State Chief Information Security Officer (SCISO)

Introduction

The Department of Information Technology (DoIT) champions the state’s strategic direction for Information Technology and Telecommunications, establishing a long-range, targeted technology architecture, encouraging cross-agency collaboration, and advocating best practices for operations and project management across state agencies within the executive branch.

Using resources at the agency’s disposal combined with talented and knowledgeable team members, the Department of Information Technology successfully identifies and promulgates opportunities for state agencies to run more efficiently and less expensively, maximizing the State’s investment in technology and telecommunication assets.

Grade

EPP 0006

Main Purpose

We are seeking a highly talented/experienced individual to fill our Executive level position as State Chief Information Security Officer (SCISO). This individual will oversee the Office of Security Management (OSM) within the Department of Information Technology (DoIT).

This position will be responsible for the direction, coordination, and implementation of the overall cybersecurity strategy and policy for units of State government.

***This Executive Service Position Serves at the Pleasure of the Governor***

Position Duties

• Develop and implement a comprehensive information security program for the state, prioritizing resilience and response. This includes security policies, standards, and guidelines for the state's information systems, ensuring compliance with applicable laws and regulations and the state’s strategic objectives.
• Develop and maintain strong relationships with key stakeholders, including the Governor, senior staff, agency heads, private sector partners, and other governments. Foster a collaborative approach to cybersecurity and cyber resilience via training and awareness programs, education, and outreach.
• Oversee the identification, assessment, and risk management of the state’s cybersecurity and cyber resilience posture.

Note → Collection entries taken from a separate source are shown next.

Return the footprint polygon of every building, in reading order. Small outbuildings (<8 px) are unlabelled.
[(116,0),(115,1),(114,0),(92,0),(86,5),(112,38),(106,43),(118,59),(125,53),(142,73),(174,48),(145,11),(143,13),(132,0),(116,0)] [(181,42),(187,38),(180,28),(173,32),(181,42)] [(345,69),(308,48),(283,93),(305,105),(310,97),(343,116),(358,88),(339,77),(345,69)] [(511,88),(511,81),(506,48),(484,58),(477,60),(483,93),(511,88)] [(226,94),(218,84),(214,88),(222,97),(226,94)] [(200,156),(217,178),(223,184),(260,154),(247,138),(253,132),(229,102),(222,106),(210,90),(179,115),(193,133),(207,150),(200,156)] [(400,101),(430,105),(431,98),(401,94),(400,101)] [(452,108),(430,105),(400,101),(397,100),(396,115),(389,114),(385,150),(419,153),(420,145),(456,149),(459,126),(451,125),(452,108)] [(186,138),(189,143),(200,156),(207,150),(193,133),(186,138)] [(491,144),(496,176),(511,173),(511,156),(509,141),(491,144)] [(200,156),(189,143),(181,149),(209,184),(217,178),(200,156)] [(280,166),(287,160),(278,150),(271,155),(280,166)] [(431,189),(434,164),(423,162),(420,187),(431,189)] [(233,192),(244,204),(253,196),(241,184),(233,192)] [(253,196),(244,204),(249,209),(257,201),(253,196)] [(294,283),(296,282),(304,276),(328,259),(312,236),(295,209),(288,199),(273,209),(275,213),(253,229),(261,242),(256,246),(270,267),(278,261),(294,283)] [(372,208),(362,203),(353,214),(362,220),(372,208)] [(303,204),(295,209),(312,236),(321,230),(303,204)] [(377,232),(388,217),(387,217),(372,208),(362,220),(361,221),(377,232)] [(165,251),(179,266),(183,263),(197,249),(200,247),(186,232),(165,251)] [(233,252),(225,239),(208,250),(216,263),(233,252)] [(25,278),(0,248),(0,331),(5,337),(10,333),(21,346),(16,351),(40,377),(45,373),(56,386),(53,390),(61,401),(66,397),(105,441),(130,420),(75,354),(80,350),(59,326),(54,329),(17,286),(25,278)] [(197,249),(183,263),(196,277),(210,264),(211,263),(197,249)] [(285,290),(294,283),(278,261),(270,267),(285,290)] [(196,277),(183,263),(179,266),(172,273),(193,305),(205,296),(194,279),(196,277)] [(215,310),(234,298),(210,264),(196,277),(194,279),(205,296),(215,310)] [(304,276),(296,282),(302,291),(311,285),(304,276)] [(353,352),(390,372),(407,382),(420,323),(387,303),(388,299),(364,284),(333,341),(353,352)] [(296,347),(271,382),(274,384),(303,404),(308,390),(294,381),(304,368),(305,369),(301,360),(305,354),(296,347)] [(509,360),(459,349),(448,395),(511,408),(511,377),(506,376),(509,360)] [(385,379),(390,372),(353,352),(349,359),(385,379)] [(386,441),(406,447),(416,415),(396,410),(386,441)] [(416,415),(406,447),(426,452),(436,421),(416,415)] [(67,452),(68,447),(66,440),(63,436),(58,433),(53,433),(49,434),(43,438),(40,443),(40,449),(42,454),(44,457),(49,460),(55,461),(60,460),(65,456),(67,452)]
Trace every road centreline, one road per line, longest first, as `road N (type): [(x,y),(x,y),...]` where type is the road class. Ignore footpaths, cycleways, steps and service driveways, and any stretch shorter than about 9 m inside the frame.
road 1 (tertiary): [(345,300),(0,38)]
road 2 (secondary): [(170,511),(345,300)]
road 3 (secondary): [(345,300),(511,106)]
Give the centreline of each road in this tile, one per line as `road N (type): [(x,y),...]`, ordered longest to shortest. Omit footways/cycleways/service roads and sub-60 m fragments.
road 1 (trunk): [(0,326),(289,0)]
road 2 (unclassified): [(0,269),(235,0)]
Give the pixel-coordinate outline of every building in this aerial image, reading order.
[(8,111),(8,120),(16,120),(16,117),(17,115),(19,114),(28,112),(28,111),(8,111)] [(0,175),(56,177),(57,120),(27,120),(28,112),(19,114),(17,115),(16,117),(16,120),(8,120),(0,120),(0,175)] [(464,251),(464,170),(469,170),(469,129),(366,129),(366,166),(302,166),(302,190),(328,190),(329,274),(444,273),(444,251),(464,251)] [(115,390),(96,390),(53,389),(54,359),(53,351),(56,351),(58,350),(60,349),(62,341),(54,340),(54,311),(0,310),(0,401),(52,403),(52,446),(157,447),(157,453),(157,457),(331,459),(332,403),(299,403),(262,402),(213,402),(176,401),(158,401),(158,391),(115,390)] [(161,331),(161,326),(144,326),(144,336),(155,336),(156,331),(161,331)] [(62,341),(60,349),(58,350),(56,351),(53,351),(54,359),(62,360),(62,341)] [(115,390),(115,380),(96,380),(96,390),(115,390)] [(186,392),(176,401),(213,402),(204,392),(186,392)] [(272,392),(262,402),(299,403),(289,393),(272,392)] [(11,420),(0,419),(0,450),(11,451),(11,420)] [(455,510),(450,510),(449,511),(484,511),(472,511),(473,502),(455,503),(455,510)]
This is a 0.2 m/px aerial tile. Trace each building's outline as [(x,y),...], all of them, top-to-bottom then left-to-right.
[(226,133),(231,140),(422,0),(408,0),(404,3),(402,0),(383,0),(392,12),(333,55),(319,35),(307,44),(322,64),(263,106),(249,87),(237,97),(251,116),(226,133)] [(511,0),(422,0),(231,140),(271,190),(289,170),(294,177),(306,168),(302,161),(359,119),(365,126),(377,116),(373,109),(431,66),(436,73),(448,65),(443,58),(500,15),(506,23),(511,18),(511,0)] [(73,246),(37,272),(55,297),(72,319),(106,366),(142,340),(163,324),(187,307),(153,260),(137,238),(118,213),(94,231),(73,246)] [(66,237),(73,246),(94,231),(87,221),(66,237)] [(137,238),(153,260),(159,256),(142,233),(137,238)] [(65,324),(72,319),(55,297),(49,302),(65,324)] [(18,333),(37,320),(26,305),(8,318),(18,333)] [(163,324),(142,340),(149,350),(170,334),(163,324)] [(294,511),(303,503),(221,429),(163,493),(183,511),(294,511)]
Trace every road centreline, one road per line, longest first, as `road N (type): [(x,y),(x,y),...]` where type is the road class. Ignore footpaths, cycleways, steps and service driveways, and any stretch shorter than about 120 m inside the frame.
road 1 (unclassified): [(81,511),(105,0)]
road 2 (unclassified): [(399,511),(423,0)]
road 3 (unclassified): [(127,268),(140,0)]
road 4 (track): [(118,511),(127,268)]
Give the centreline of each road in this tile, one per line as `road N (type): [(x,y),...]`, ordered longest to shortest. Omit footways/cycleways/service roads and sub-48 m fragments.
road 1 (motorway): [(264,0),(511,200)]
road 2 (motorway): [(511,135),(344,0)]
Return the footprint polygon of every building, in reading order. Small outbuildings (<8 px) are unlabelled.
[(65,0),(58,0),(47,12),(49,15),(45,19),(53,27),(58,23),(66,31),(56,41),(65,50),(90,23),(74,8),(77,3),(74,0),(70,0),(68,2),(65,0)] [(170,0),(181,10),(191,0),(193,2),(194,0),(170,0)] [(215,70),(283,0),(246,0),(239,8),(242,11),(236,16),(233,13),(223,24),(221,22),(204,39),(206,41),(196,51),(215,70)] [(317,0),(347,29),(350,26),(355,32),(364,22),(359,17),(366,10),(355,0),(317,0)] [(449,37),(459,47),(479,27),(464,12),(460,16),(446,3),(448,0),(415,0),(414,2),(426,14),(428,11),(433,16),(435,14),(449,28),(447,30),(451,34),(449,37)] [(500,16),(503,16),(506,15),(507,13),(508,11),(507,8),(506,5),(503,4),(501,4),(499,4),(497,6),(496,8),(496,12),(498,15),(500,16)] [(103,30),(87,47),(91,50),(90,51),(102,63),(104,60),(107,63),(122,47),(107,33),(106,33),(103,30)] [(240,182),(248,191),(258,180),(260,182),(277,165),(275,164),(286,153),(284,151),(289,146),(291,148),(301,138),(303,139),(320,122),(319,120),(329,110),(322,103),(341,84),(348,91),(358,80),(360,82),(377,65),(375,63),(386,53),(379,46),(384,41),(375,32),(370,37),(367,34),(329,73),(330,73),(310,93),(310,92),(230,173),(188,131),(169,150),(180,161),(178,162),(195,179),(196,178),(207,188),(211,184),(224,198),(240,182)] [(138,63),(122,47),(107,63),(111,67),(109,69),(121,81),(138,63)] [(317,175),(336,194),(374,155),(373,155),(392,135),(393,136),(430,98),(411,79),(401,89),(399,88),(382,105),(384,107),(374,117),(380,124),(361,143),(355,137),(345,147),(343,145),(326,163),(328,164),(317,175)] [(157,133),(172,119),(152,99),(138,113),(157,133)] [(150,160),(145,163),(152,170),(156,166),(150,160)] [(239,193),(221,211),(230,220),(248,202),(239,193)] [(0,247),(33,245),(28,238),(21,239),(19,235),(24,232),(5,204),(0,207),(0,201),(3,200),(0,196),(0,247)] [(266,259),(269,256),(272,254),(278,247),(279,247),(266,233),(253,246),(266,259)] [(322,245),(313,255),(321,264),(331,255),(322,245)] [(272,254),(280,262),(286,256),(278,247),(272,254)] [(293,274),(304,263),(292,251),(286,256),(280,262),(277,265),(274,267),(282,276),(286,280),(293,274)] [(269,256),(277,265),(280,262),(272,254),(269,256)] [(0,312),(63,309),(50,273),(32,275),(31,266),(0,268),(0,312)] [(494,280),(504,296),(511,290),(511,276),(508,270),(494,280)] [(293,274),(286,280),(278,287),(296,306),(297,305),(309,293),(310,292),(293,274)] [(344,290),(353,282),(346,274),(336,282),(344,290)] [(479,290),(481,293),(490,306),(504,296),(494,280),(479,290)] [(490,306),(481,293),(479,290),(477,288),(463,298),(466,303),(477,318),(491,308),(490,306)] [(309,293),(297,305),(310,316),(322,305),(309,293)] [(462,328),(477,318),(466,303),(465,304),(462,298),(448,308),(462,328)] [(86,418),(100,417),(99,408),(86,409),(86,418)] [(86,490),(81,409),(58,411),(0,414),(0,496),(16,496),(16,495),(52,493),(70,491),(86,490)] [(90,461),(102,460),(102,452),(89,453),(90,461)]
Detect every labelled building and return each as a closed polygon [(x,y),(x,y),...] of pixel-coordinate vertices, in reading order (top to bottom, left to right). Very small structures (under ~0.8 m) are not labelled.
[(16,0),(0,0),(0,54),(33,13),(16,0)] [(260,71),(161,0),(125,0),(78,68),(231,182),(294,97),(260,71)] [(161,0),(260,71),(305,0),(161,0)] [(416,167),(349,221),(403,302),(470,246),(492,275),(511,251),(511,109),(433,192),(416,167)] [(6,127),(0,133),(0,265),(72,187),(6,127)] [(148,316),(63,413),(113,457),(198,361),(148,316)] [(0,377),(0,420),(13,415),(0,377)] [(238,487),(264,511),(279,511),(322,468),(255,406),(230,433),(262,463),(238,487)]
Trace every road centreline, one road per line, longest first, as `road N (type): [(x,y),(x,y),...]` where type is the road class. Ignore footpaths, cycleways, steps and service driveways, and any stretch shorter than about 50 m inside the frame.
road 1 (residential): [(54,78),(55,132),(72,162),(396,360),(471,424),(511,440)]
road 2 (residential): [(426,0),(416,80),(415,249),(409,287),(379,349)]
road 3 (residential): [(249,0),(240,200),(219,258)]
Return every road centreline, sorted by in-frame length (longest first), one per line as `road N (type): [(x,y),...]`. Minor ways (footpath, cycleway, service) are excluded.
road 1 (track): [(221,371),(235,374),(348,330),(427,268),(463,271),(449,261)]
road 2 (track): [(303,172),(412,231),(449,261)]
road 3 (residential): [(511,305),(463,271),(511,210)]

Lead the development, assessment, and monitoring of cybersecurity and cyber resilience systems, processes, and policies.
• Lead the incident response process to cybersecurity incidents and threats, including coordination with internal and external stakeholders to effectively manage cybersecurity incidents
• Provide guidance and expertise to state leadership on emerging cybersecurity threats and trends, as well as recommend appropriate strategies and technologies to address these challenges.
• Develop and manage the information security budget, ensuring resources are allocated effectively to meet the state's cybersecurity and cyber resilience needs.
• Understand key priorities and the government context and to shepherd key projects and overcome obstacles.

Minimum Qualifications

Education: A bachelor’s degree in computer science, cybersecurity, information technology, software engineering, information systems, computer engineering or related field from an accredited college or university.

Experience: Ten (10) years of experience performing the following duties: (1) identifying, implementing, and or assessing security controls in infrastructure, systems engineering, and or cybersecurity; (2) managing highly technical security, security operations centers, and incident response teams in a complex cloud environment and supporting multiple sites; (3) working with common information security management frameworks; (4) have extensive knowledge of information technology and cybersecurity field concepts, best practices, and procedures, with an understanding of existing enterprise capabilities and limitations to ensure the secure integration and operation of security networks and systems; (5) have knowledge of current security regulations; (6) experience managing a workforce greater than 50 people.